## [WHAT TO PRODUCE]
Select every line in the records below that contains the word "precisa", and copy each of those lines without alteration.

## [MATERIALS PROVIDED]
= Beginning of Section =

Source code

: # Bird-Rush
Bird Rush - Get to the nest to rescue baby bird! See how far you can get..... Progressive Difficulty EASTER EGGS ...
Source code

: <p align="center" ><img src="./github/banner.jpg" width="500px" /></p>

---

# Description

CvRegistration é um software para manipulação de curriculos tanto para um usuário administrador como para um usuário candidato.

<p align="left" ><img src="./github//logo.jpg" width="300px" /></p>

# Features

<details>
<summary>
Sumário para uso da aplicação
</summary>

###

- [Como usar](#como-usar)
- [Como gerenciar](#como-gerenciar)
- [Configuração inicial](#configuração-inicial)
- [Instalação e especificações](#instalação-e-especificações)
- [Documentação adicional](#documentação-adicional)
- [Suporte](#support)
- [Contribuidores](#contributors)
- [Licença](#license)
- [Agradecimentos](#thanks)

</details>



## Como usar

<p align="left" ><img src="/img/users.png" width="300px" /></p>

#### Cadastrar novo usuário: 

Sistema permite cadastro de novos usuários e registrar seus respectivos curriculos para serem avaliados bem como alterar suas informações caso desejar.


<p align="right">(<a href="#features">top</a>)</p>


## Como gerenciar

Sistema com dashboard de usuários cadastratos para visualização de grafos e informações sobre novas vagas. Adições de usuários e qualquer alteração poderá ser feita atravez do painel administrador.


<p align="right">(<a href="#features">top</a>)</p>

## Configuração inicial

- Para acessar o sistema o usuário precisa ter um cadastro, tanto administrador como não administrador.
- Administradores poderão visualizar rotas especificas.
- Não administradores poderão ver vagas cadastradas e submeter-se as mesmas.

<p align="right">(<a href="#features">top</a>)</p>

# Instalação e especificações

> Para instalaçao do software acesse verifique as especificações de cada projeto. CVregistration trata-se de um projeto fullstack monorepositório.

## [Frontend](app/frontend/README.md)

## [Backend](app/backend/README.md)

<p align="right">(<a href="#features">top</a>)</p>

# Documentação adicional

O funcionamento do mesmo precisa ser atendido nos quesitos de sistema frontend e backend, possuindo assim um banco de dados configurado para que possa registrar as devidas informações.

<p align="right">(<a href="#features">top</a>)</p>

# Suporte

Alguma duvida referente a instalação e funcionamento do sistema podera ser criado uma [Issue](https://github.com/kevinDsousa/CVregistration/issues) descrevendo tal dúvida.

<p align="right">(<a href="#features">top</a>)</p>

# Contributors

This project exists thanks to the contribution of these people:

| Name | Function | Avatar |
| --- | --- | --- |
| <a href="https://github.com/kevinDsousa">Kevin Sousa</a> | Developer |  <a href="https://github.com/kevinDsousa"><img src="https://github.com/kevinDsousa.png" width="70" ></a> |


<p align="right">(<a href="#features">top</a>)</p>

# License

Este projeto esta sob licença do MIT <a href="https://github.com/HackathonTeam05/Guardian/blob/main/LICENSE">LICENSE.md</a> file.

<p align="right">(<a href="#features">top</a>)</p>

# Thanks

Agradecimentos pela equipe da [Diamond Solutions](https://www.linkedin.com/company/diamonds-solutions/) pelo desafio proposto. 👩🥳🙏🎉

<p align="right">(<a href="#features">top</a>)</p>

= End of Section =

## [OUTPUT OF THE EXERCISE]
- Para acessar o sistema o usuário precisa ter um cadastro, tanto administrador como não administrador.
O funcionamento do mesmo precisa ser atendido nos quesitos de sistema frontend e backend, possuindo assim um banco de dados configurado para que possa registrar as devidas informações.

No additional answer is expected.